97. Myth or Real? Equine Gastric Ulcer Syndrome has, as its cause, a wide and diverse group of risk factors with “no single factor isolated as causing the problem”.

Answer: Real
In a recent issue of The Modern Equine Vet, Dr. Frank M. Andrews, DVM, MS, DACVIM-LAIM, LVMA, Equine Committee professor and director of the Equine Health Studies Program at Louisiana State University, discussed many of the facts about EGUS, looking at why this happens, what treatments are effective and management practices that can help horses to resolve their ulcers and decrease the incidence of recurrence. The article opens with the following statement by Dr. Andrews: “Up to 90% of performance horses and up to 50% of all foals develop ulcers and – even with successful treatment- the odds are that the ulcers will recur, sometimes repeatedly.” He discusses the basics of acid secretion in the horse stomach (they are steady acid secretors), how stomach pH is influenced by how and what is fed, and the location of ulcers within the equine stomach.
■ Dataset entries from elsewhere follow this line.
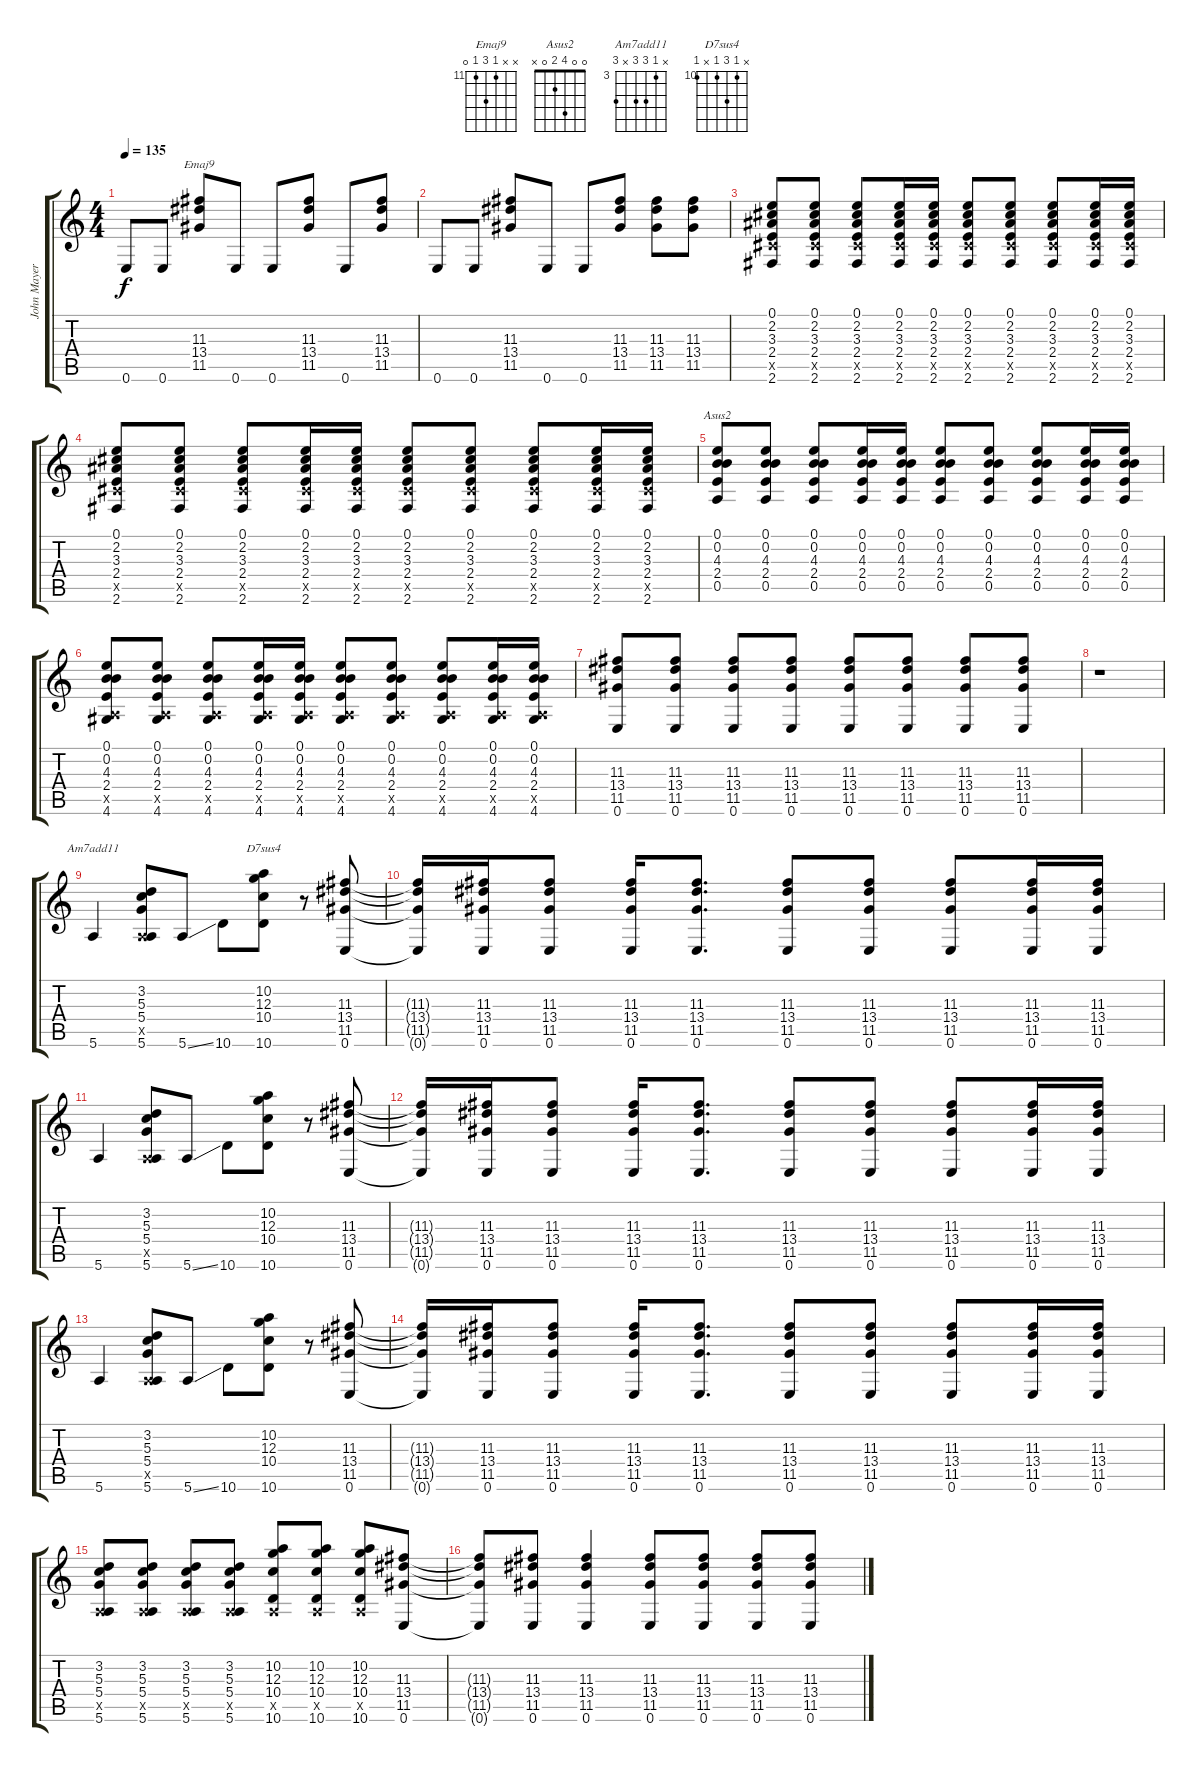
\track ("John Mayer" "John Mayer") {instrument acousticguitarsteel}
\staff {score tabs}
\tuning (E4 B3 G3 D3 A2 E2) {hide}
\chord ("Emaj9" x x 11 13 11 0) {firstfret 11}
\chord ("Asus2" 0 0 4 2 0 x)
\chord ("Am7add11" x 3 5 5 x 5) {firstfret 3}
\chord ("D7sus4" x 10 12 10 x 10) {firstfret 10}
\ts (4 4)
\tempo 135
\clef g2
\ks c
0.6.8{dy f} 0.6.8 (11.3 13.4 11.5).8{ch "Emaj9"} 0.6.8 0.6.8 (11.3 13.4 11.5).8 0.6.8 (11.3 13.4 11.5).8 |
0.6.8 0.6.8 (11.3 13.4 11.5).8 0.6.8 0.6.8 (11.3 13.4 11.5).8 (11.3 13.4 11.5).8 (11.3 13.4 11.5).8 |
(0.1 2.2 3.3 2.4 4.5{x} 2.6).8 (0.1 2.2 3.3 2.4 4.5{x} 2.6).8 (0.1 2.2 3.3 2.4 4.5{x} 2.6).8 (0.1 2.2 3.3 2.4 4.5{x} 2.6).16 (0.1 2.2 3.3 2.4 4.5{x} 2.6).16 (0.1 2.2 3.3 2.4 4.5{x} 2.6).8 (0.1 2.2 3.3 2.4 4.5{x} 2.6).8 (0.1 2.2 3.3 2.4 4.5{x} 2.6).8 (0.1 2.2 3.3 2.4 4.5{x} 2.6).16 (0.1 2.2 3.3 2.4 4.5{x} 2.6).16 |
(0.1 2.2 3.3 2.4 4.5{x} 2.6).8 (0.1 2.2 3.3 2.4 4.5{x} 2.6).8 (0.1 2.2 3.3 2.4 4.5{x} 2.6).8 (0.1 2.2 3.3 2.4 4.5{x} 2.6).16 (0.1 2.2 3.3 2.4 4.5{x} 2.6).16 (0.1 2.2 3.3 2.4 4.5{x} 2.6).8 (0.1 2.2 3.3 2.4 4.5{x} 2.6).8 (0.1 2.2 3.3 2.4 4.5{x} 2.6).8 (0.1 2.2 3.3 2.4 4.5{x} 2.6).16 (0.1 2.2 3.3 2.4 4.5{x} 2.6).16 |
(0.1 0.2 4.3 2.4 0.5).8{ch "Asus2"} (0.1 0.2 4.3 2.4 0.5).8 (0.1 0.2 4.3 2.4 0.5).8 (0.1 0.2 4.3 2.4 0.5).16 (0.1 0.2 4.3 2.4 0.5).16 (0.1 0.2 4.3 2.4 0.5).8 (0.1 0.2 4.3 2.4 0.5).8 (0.1 0.2 4.3 2.4 0.5).8 (0.1 0.2 4.3 2.4 0.5).16 (0.1 0.2 4.3 2.4 0.5).16 |
(0.1 0.2 4.3 2.4 0.5{x} 4.6).8 (0.1 0.2 4.3 2.4 0.5{x} 4.6).8 (0.1 0.2 4.3 2.4 0.5{x} 4.6).8 (0.1 0.2 4.3 2.4 0.5{x} 4.6).16 (0.1 0.2 4.3 2.4 0.5{x} 4.6).16 (0.1 0.2 4.3 2.4 0.5{x} 4.6).8 (0.1 0.2 4.3 2.4 0.5{x} 4.6).8 (0.1 0.2 4.3 2.4 0.5{x} 4.6).8 (0.1 0.2 4.3 2.4 0.5{x} 4.6).16 (0.1 0.2 4.3 2.4 0.5{x} 4.6).16 |
(11.3 13.4 11.5 0.6).8 (11.3 13.4 11.5 0.6).8 (11.3 13.4 11.5 0.6).8 (11.3 13.4 11.5 0.6).8 (11.3 13.4 11.5 0.6).8 (11.3 13.4 11.5 0.6).8 (11.3 13.4 11.5 0.6).8 (11.3 13.4 11.5 0.6).8 |
r.1 |
5.6.4{ch "Am7add11"} (3.2 5.3 5.4 0.5{x} 5.6).8 5.6{ss}.8 10.6.8 (10.2 12.3 10.4 10.6).8{ch "D7sus4"} r.8 (11.3 13.4 11.5 0.6).8 |
(11.3{t} 13.4{t} 11.5{t} 0.6{t}).16 (11.3 13.4 11.5 0.6).16 (11.3 13.4 11.5 0.6).8 (11.3 13.4 11.5 0.6).16 (11.3 13.4 11.5 0.6).8{d} (11.3 13.4 11.5 0.6).8 (11.3 13.4 11.5 0.6).8 (11.3 13.4 11.5 0.6).8 (11.3 13.4 11.5 0.6).16 (11.3 13.4 11.5 0.6).16 |
5.6.4 (3.2 5.3 5.4 0.5{x} 5.6).8 5.6{ss}.8 10.6.8 (10.2 12.3 10.4 10.6).8 r.8 (11.3 13.4 11.5 0.6).8 |
(11.3{t} 13.4{t} 11.5{t} 0.6{t}).16 (11.3 13.4 11.5 0.6).16 (11.3 13.4 11.5 0.6).8 (11.3 13.4 11.5 0.6).16 (11.3 13.4 11.5 0.6).8{d} (11.3 13.4 11.5 0.6).8 (11.3 13.4 11.5 0.6).8 (11.3 13.4 11.5 0.6).8 (11.3 13.4 11.5 0.6).16 (11.3 13.4 11.5 0.6).16 |
5.6.4 (3.2 5.3 5.4 0.5{x} 5.6).8 5.6{ss}.8 10.6.8 (10.2 12.3 10.4 10.6).8 r.8 (11.3 13.4 11.5 0.6).8 |
(11.3{t} 13.4{t} 11.5{t} 0.6{t}).16 (11.3 13.4 11.5 0.6).16 (11.3 13.4 11.5 0.6).8 (11.3 13.4 11.5 0.6).16 (11.3 13.4 11.5 0.6).8{d} (11.3 13.4 11.5 0.6).8 (11.3 13.4 11.5 0.6).8 (11.3 13.4 11.5 0.6).8 (11.3 13.4 11.5 0.6).16 (11.3 13.4 11.5 0.6).16 |
(3.2 5.3 5.4 0.5{x} 5.6).8 (3.2 5.3 5.4 0.5{x} 5.6).8 (3.2 5.3 5.4 0.5{x} 5.6).8 (3.2 5.3 5.4 0.5{x} 5.6).8 (10.2 12.3 10.4 0.5{x} 10.6).8 (10.2 12.3 10.4 0.5{x} 10.6).8 (10.2 12.3 10.4 0.5{x} 10.6).8 (11.3 13.4 11.5 0.6).8 |
(11.3{t} 13.4{t} 11.5{t} 0.6{t}).8 (11.3 13.4 11.5 0.6).8 (11.3 13.4 11.5 0.6).4 (11.3 13.4 11.5 0.6).8 (11.3 13.4 11.5 0.6).8 (11.3 13.4 11.5 0.6).8 (11.3 13.4 11.5 0.6).8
He lists the following as risk factors: steady acid secretion in the equine stomach, time spent grazing vs. stall time, high grain diets, environmental stress (travel, stall confinement, for ex.), physical stress
(training, tack/shoeing changes, for ex.) and medical issues (pain, NSAIDS, musculoskeletal issues, for ex.). Clinical symptoms were discussed and he suggests that the only definitive way to diagnose is via gastroscopy. The only FDA approved medicine for treating EGUS is GastroGard by Merial, continues Dr. Andrews, as he then cautions against the use of compounded products “because we just don’t know if the compounds are truly reliable. So buyers beware.” He talks about the importance of management practices that help to keep the horse fed properly, well socialized and training in such a way that promotes the healing of these gastric ulcers. His take-home message: “Gastric ulceration is multifactorial.” “Therapy goals should eliminate clinical signs, promote healing, relieve pain, prevent secondary complications and prevent recurrence. “
Article: Ellis, C. Nitty Gritty of Equine Gastric Ulcers. Facing the Facts and Seeking Solutions.
The Modern Equine Vet, vol. 8, issue 3, 2018, pp. 4-11.